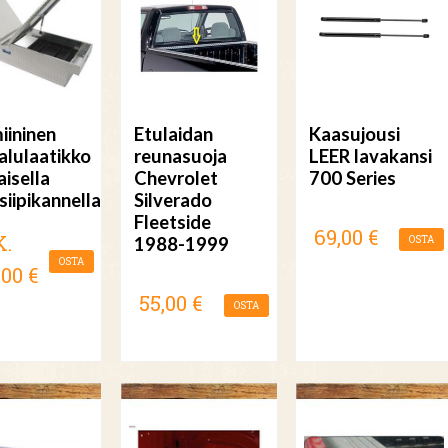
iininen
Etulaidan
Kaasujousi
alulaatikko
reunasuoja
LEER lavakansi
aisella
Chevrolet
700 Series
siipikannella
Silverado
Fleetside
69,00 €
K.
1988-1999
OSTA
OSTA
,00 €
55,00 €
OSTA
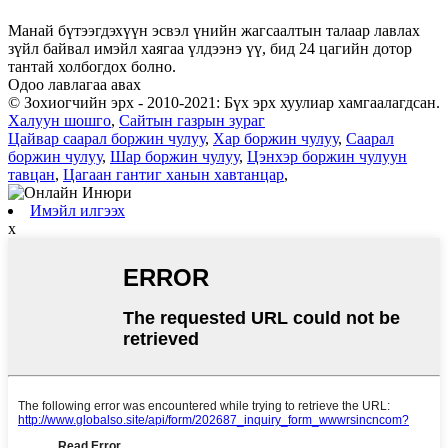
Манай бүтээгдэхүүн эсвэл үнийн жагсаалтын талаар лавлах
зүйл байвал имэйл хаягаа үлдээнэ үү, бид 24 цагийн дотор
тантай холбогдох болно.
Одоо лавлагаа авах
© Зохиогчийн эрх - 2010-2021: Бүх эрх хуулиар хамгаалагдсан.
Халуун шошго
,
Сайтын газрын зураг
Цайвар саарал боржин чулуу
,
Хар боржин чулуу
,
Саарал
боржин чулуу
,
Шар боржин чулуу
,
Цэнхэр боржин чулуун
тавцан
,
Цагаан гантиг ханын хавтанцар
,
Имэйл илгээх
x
++++++++
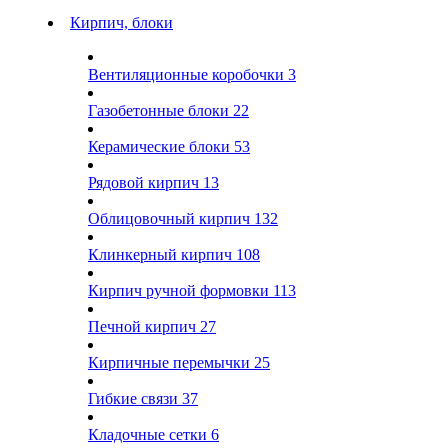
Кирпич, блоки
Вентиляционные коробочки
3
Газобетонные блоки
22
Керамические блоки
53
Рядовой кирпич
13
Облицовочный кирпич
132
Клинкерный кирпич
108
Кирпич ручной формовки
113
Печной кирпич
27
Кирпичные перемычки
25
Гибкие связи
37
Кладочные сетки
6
++++++++
> [Your assignment]
Say how many lines in the entries contain the string "блоки". Nothing else belongs in the reply.

> [Result below]
3